Q17 What are the queue settings and cpu resources available per user on each CÉCI cluster?¶
The default settings are summarized on the cluster description page. These settings are indicative only, and may change depending on the load on the clusters. To obtain current settings on a given queue, see Question 4.

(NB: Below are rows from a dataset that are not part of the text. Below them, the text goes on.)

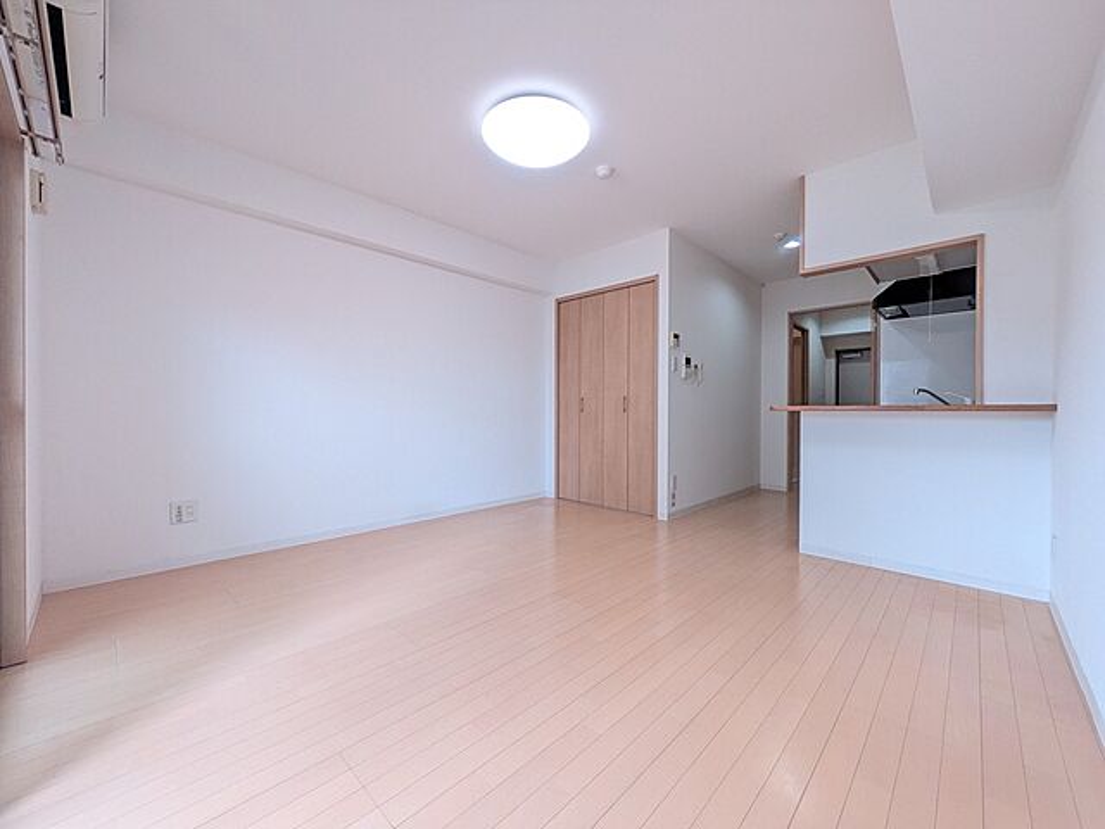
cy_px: 414
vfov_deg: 85.7
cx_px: 552
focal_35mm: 14
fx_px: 447
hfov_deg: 102.1
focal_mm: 1.83
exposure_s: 1/100
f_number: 2.2
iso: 139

Q18 Why do I get allocated more CPUs than I requested?¶
There are multiple reasons why your job could get allocated more resource than it explicitely requested. One obvious reason would be the use of --exclusive
; even if the job requests 1 CPU, if it specifies --exclusive
, it receives all the CPUs of the node. Another possible reason is hardware multithreading. Both AMD and Intel CPUs offer two “compute units” per physical core, called hardware threads, that are not entirely independent from one another. Historically, hardware multithreading was a key component in performances of database systems or web servers, but a liability in HPC, and was therefore often disabled. Nowadays, the impact is not so clear and really depends on the software, even for CPU-bound HPC applications. Slurm is aware of this and lets the user choose to use both hardware threads, and place two OpenMP threads or two MPI ranks on the same physical core or not. This is done with the “placement options”, of which the simplest of use is --hint=[no]multithread
. Jobs that set nomultithread
, or that equivalently request --threads-per-core=1
will receive, in practice, both hardware threads for each CPU they request, hence doubling the size of the allocation. Slurm indeed will not “split” a physical core into two different jobs. Finally it could also be due to a restriction in the memory that a job can request per core, setup through the MaxMemPerCPU
cluster configuration option. Jobs that request --mem-per-cpu
values above that configured value, rather than being denied submission, will in effect receive more CPUs so that this limit is honored.